> **Exercise materials**
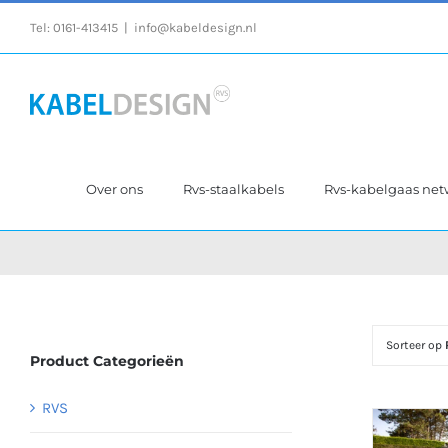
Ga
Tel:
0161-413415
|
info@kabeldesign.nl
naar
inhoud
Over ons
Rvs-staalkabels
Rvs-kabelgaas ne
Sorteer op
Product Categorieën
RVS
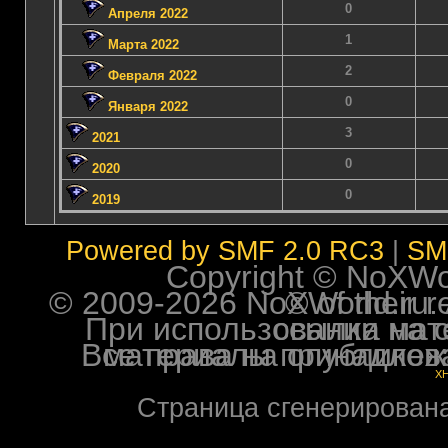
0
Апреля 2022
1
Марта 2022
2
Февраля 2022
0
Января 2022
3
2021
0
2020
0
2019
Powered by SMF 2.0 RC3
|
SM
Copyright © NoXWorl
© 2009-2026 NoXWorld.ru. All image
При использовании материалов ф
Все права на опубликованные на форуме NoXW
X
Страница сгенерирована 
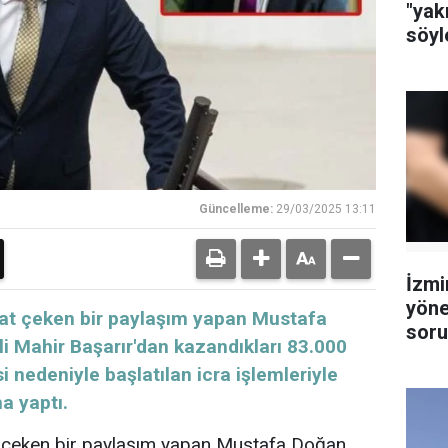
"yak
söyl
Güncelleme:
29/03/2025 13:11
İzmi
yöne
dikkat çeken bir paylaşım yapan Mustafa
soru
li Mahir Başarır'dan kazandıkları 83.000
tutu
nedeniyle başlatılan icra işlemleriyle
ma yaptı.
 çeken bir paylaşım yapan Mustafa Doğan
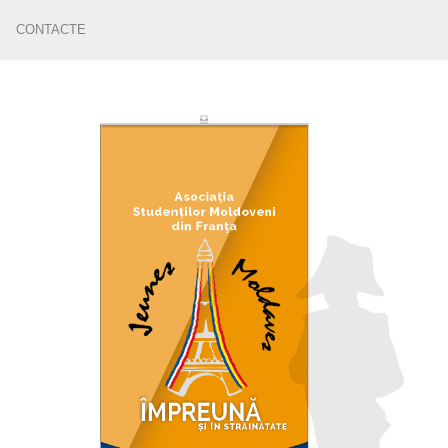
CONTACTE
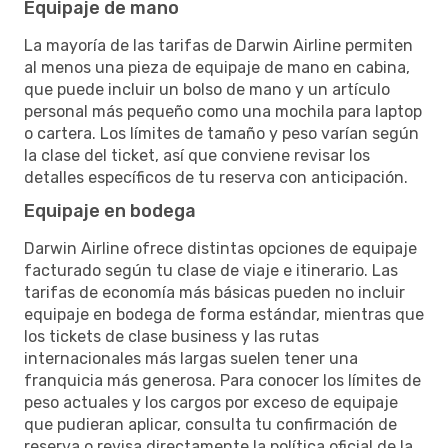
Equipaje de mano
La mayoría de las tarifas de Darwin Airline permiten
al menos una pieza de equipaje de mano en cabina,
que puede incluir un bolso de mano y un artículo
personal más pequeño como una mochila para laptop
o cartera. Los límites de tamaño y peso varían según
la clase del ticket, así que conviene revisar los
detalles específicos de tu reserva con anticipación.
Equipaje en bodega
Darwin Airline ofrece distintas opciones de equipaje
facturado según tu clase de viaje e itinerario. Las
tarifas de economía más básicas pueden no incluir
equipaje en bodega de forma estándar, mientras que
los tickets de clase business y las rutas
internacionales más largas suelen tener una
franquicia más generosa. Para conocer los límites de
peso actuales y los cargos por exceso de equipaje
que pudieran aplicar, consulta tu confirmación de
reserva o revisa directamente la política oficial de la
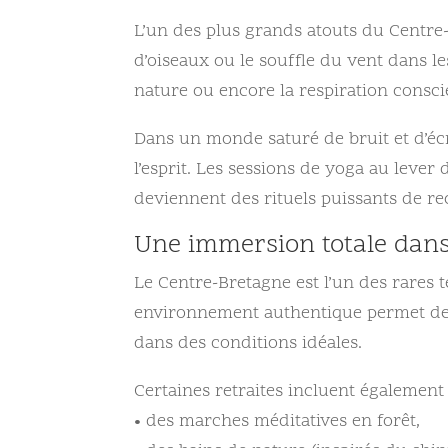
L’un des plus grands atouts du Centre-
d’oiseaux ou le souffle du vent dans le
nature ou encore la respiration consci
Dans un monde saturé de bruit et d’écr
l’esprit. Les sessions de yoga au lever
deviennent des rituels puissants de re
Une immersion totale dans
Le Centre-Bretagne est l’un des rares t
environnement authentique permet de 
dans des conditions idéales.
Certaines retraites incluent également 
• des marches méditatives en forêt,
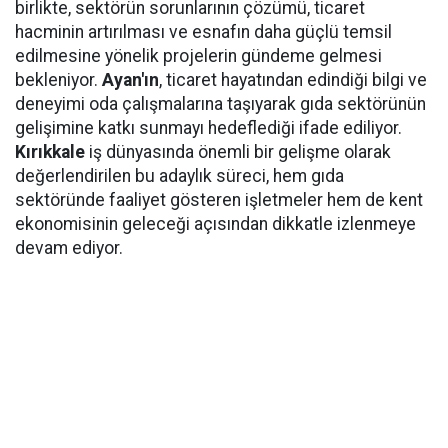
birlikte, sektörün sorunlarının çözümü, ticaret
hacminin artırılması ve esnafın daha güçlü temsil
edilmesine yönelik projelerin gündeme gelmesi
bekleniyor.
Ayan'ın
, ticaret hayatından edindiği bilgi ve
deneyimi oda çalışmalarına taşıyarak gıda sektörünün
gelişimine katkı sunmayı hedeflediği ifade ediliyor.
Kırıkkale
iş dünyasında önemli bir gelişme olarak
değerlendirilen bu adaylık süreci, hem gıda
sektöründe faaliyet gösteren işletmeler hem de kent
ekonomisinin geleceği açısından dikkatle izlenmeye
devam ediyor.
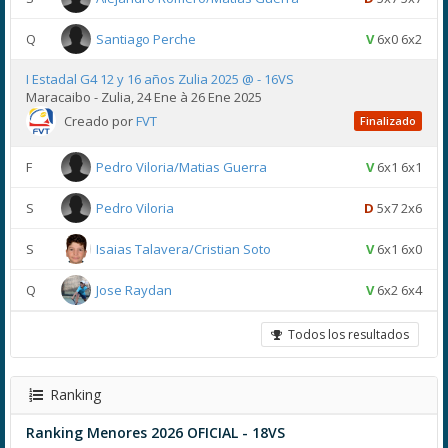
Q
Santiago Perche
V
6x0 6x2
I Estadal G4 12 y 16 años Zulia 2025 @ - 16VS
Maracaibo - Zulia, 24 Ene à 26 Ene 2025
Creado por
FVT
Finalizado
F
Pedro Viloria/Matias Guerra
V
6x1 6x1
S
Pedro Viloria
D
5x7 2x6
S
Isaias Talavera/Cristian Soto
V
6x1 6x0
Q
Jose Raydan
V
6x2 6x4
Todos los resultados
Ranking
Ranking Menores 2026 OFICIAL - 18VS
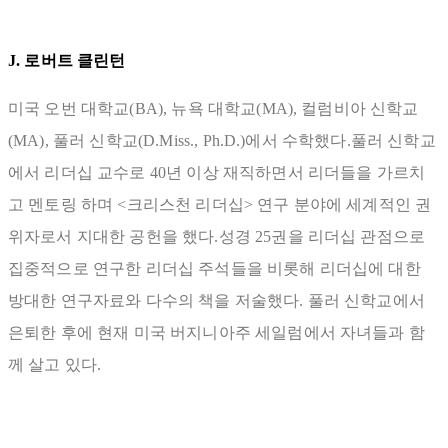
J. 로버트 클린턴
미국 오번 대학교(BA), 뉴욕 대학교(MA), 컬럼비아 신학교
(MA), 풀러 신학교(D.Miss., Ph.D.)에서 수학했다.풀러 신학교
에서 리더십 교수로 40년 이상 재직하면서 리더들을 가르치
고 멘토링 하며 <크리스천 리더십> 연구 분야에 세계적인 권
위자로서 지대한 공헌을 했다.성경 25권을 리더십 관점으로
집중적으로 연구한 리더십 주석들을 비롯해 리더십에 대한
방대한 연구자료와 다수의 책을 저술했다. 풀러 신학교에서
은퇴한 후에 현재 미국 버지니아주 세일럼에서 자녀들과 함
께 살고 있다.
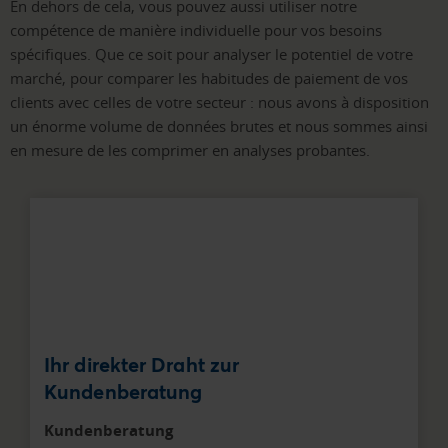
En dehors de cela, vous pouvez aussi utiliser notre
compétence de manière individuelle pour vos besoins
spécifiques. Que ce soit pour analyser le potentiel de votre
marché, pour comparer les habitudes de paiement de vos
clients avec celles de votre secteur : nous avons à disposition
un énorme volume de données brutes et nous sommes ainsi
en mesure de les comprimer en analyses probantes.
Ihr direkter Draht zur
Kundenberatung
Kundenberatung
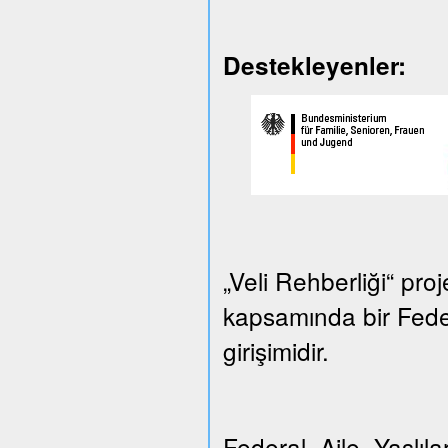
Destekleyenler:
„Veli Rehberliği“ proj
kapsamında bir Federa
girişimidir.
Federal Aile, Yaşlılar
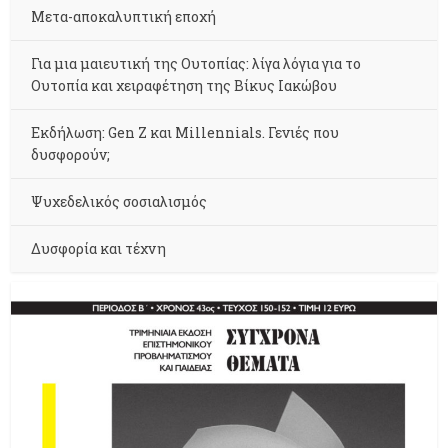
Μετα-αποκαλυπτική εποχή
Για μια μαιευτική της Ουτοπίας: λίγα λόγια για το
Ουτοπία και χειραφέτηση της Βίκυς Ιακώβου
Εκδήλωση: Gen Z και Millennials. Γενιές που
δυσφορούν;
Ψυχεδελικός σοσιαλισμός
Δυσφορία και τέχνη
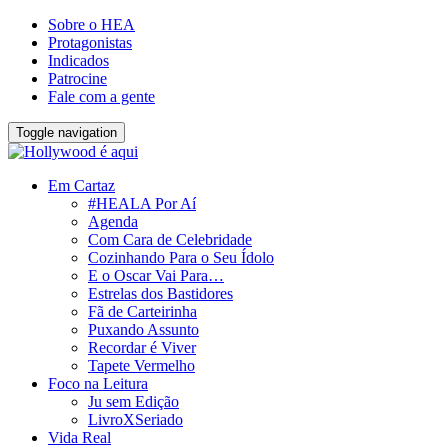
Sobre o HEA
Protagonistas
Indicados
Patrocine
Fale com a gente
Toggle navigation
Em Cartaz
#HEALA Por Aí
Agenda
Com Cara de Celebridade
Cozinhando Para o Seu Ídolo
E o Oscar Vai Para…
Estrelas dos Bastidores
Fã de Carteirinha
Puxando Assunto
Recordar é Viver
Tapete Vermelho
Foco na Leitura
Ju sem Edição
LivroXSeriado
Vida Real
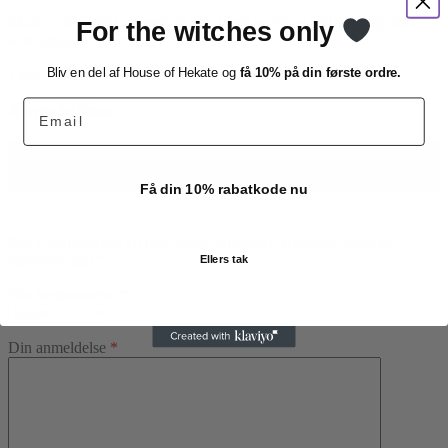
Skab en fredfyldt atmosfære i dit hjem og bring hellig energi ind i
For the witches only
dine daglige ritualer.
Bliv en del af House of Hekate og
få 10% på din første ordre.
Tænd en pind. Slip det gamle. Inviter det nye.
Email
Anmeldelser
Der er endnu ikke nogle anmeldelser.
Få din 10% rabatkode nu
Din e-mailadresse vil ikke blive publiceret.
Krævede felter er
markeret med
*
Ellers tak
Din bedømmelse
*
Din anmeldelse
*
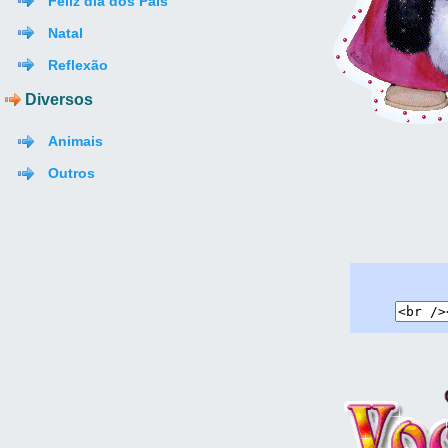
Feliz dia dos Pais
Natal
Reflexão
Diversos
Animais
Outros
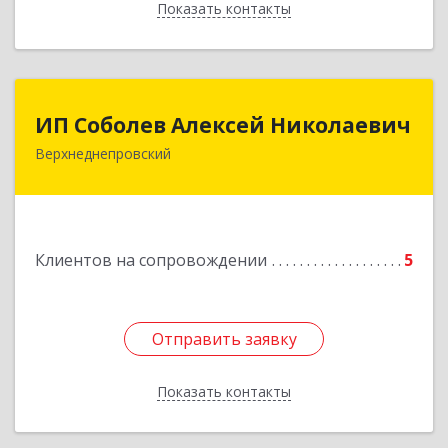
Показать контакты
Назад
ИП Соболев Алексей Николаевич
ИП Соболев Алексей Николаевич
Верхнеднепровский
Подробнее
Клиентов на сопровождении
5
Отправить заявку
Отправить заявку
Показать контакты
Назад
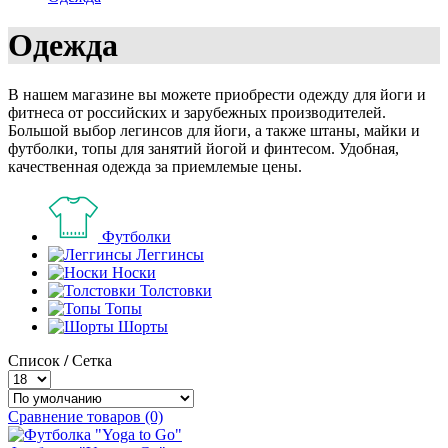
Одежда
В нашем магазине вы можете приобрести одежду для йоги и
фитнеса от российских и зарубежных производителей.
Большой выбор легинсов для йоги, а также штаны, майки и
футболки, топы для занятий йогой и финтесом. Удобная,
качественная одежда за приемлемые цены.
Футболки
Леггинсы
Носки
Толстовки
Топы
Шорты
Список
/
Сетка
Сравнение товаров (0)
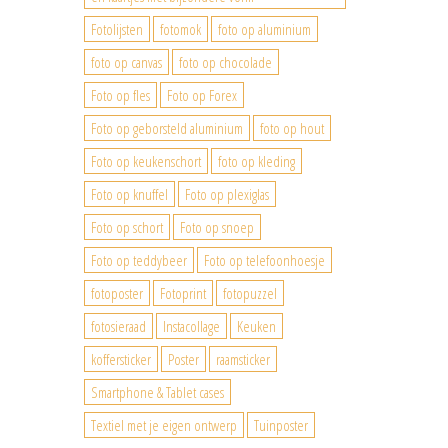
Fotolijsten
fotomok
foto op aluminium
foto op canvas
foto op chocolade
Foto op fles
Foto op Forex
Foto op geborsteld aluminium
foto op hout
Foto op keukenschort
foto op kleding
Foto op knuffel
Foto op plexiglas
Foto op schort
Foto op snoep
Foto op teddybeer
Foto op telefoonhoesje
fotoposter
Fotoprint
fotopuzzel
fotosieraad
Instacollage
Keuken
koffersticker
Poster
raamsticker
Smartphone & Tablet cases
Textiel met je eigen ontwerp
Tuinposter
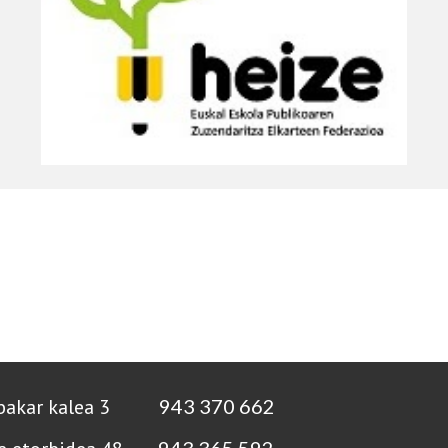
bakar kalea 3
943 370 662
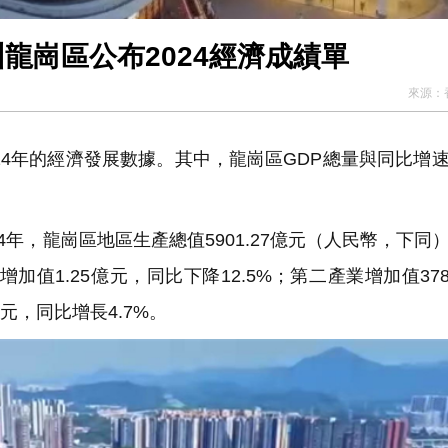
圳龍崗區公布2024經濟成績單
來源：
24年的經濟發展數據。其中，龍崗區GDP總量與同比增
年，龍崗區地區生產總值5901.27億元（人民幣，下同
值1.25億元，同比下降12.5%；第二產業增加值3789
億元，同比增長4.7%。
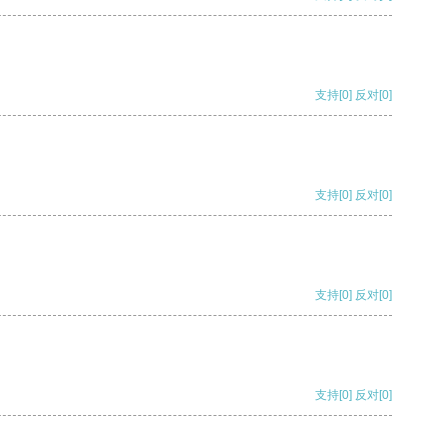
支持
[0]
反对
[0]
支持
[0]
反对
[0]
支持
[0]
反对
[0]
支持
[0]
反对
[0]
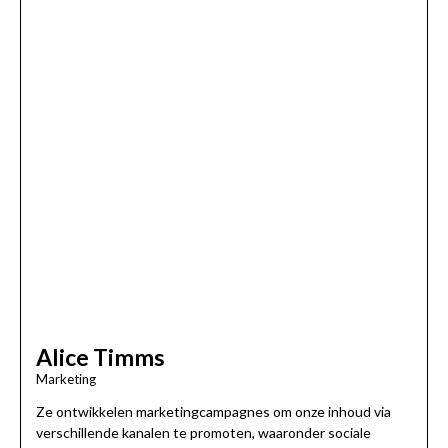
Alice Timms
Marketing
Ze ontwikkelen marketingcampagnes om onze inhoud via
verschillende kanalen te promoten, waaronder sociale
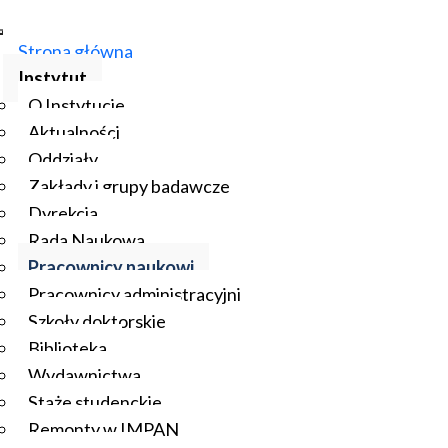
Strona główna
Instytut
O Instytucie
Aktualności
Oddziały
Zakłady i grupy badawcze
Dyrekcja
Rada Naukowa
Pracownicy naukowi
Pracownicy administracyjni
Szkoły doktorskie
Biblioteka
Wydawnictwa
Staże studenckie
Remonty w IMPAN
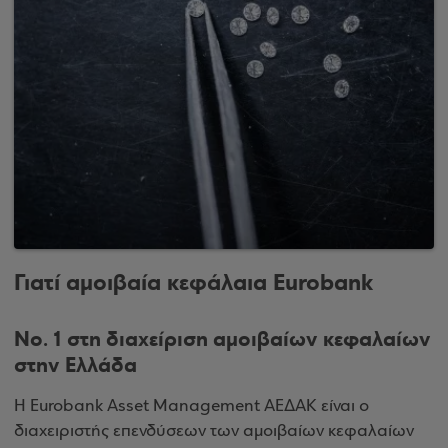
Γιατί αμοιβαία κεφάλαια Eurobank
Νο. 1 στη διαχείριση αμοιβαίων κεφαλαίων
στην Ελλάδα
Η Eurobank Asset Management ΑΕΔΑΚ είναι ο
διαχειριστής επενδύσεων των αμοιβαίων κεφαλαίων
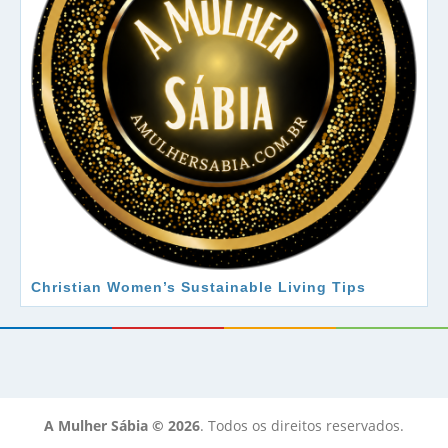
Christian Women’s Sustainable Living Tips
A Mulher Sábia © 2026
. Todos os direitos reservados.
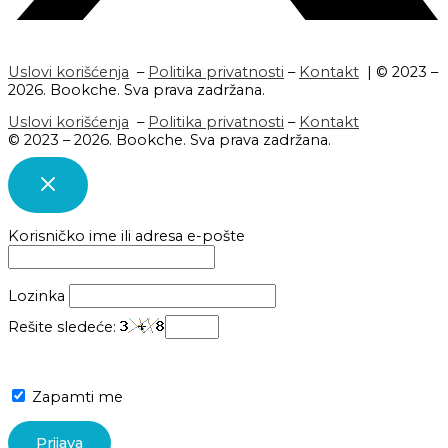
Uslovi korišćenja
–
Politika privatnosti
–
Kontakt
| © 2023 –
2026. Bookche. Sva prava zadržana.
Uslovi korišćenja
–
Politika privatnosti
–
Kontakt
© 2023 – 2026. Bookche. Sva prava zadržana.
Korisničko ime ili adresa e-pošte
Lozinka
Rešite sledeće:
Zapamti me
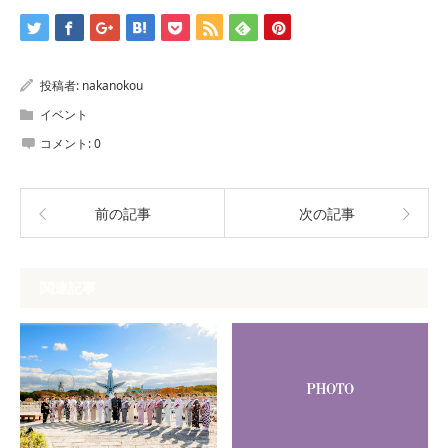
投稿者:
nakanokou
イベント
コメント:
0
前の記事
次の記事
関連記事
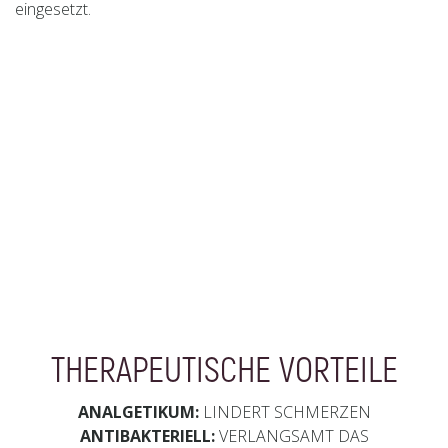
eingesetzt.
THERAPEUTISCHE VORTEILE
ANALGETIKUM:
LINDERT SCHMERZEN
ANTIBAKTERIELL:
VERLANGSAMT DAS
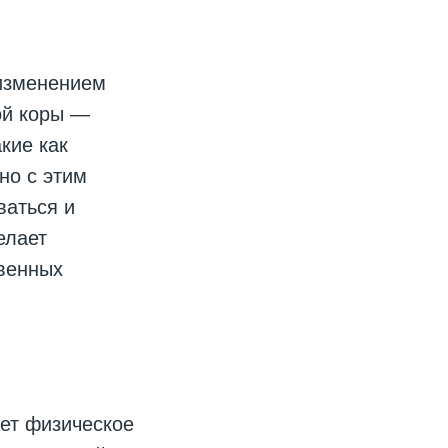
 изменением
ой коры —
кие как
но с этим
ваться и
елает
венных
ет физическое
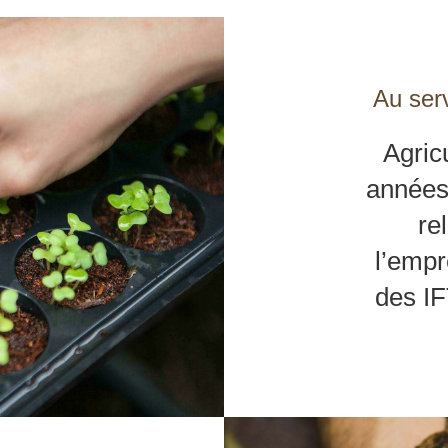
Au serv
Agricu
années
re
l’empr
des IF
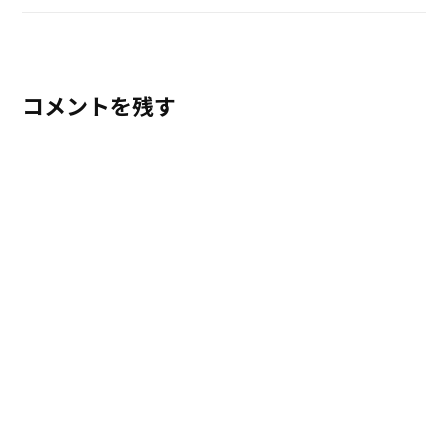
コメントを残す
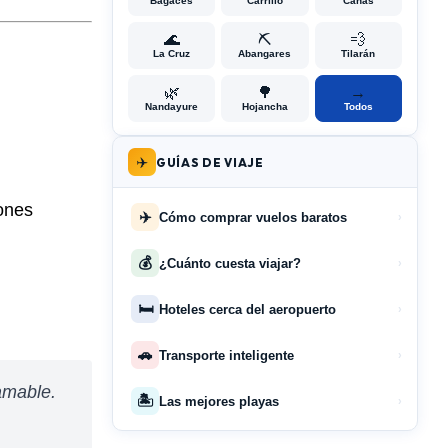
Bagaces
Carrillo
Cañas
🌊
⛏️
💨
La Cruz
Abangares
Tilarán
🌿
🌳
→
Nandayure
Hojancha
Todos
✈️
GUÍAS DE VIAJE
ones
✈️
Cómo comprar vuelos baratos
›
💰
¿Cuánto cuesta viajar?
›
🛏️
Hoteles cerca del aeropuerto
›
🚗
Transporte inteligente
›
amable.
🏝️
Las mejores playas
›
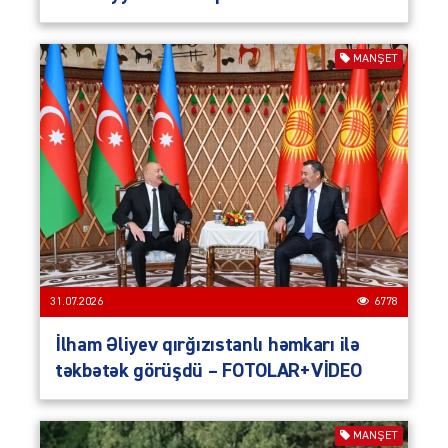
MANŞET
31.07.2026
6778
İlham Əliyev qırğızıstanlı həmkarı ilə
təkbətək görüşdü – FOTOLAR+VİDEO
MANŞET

> **Exercise objective**
Write out exactly the run of lines above that starts at the line containing "Ψυχεδελικός σοσιαλισμός" and ends at the line containing "Estrelas dos Bastidores". Include both, and leave the pictures out.

> **The answer**
Ψυχεδελικός σοσιαλισμός
Δυσφορία και τέχνη
Sobre o HEA
Protagonistas
Indicados
Patrocine
Fale com a gente
Toggle navigation
Em Cartaz
#HEALA Por Aí
Agenda
Com Cara de Celebridade
Cozinhando Para o Seu Ídolo
E o Oscar Vai Para…
Estrelas dos Bastidores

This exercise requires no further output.